Objective: Bone mineral density and growth hormone (GH) secretion rate both decline during normal human ageing. We evaluated the effects of recombinant human GH on markers of body composition and bone turnover in an open study in 8 elderly osteoporotic women aged 68-75 years (mean age 71 years).
Design: Subjects were treated with GH as a single daily subcutaneous injection (0.125 IU/kg/week for the first 4 weeks and subsequently 0.25 IU/kg/week) for 48 weeks.
Results: GH treatment caused a rapid (within 2 weeks) increase in serum levels of IGF-I and IGF-binding protein-3 (IGFBP-3) which was sustained throughout the study. Markers of bone formation and resorption were both gradually increased up to 24 weeks of GH treatment. The bone formation markers, osteocalcin (OC) and bone alkaline phosphatase, remained high during GH treatment, while the bone resorption marker, deoxypyridinoline (D-Pyr), tended to return to baseline levels after 24 weeks of GH therapy. GH treatment for 48 weeks caused a significant increase in hand grip and a decrease in waist/hip ratio. The mean percentage changes in bone mineral density (BMD) of mid-radius and lumbar spine were + 2.1% and + 1.2%, respectively, although they were not statistically significant.
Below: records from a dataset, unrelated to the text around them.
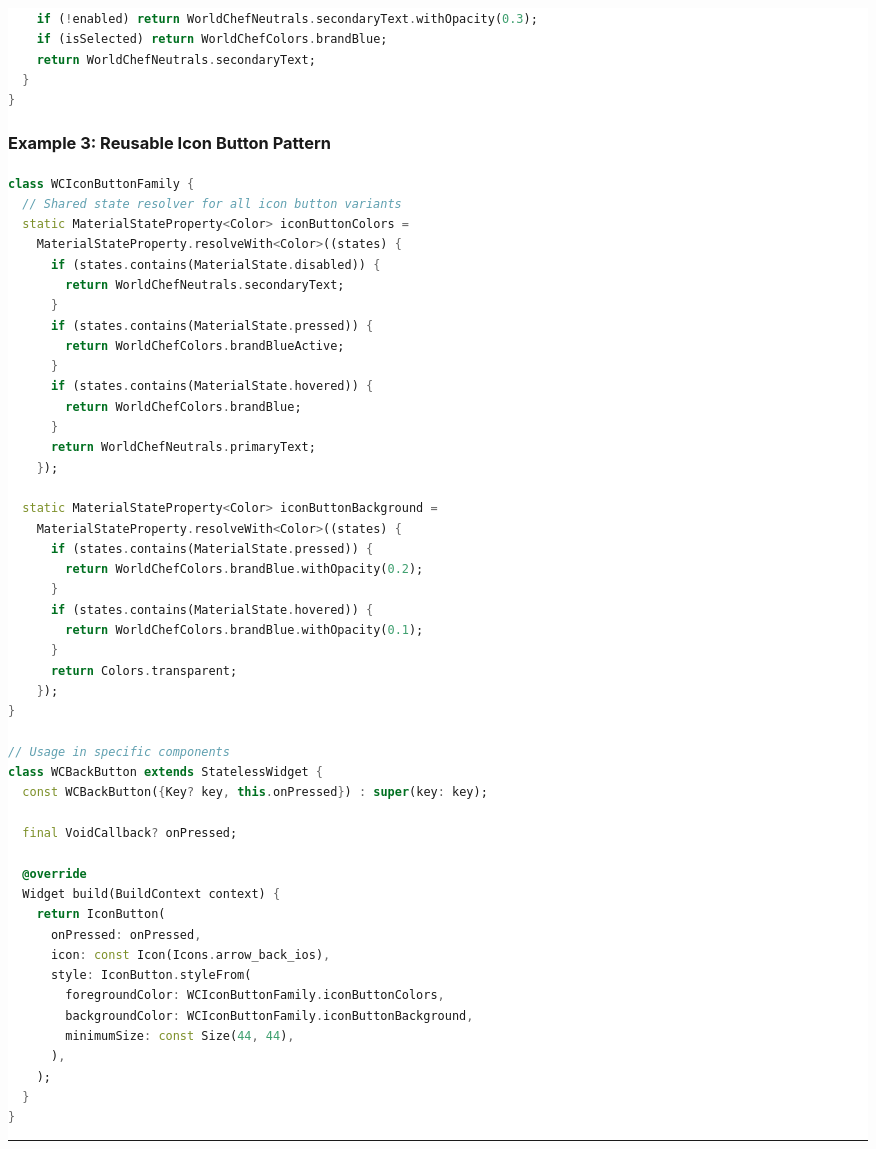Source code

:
 ```dart
    if (!enabled) return WorldChefNeutrals.secondaryText.withOpacity(0.3);
    if (isSelected) return WorldChefColors.brandBlue;
    return WorldChefNeutrals.secondaryText;
  }
}
```

### Example 3: Reusable Icon Button Pattern

```dart
class WCIconButtonFamily {
  // Shared state resolver for all icon button variants
  static MaterialStateProperty<Color> iconButtonColors = 
    MaterialStateProperty.resolveWith<Color>((states) {
      if (states.contains(MaterialState.disabled)) {
        return WorldChefNeutrals.secondaryText;
      }
      if (states.contains(MaterialState.pressed)) {
        return WorldChefColors.brandBlueActive;
      }
      if (states.contains(MaterialState.hovered)) {
        return WorldChefColors.brandBlue;
      }
      return WorldChefNeutrals.primaryText;
    });

  static MaterialStateProperty<Color> iconButtonBackground = 
    MaterialStateProperty.resolveWith<Color>((states) {
      if (states.contains(MaterialState.pressed)) {
        return WorldChefColors.brandBlue.withOpacity(0.2);
      }
      if (states.contains(MaterialState.hovered)) {
        return WorldChefColors.brandBlue.withOpacity(0.1);
      }
      return Colors.transparent;
    });
}

// Usage in specific components
class WCBackButton extends StatelessWidget {
  const WCBackButton({Key? key, this.onPressed}) : super(key: key);
  
  final VoidCallback? onPressed;

  @override
  Widget build(BuildContext context) {
    return IconButton(
      onPressed: onPressed,
      icon: const Icon(Icons.arrow_back_ios),
      style: IconButton.styleFrom(
        foregroundColor: WCIconButtonFamily.iconButtonColors,
        backgroundColor: WCIconButtonFamily.iconButtonBackground,
        minimumSize: const Size(44, 44),
      ),
    );
  }
}
```

---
GH treatment was well tolerated and no major side-effects except mild oedema and joint pain were found. Since GH treatment produced durable increases in bone formation markers, BMD continued to be monitored after discontinuation of GH treatment for another 48 weeks, during which significant increases in radial and lumbar BMD (8.1 +/- 2.1 and 3.8 +/- 1.4% above pre- treatment values, respectively) were recorded.
Conclusion: These results indicate that GH attenuates the decrease in muscle strength and bone mass as well as the gain of abdominal fat with ageing in elderly women. The present data provide useful information about the application of GH treatment in elderly women.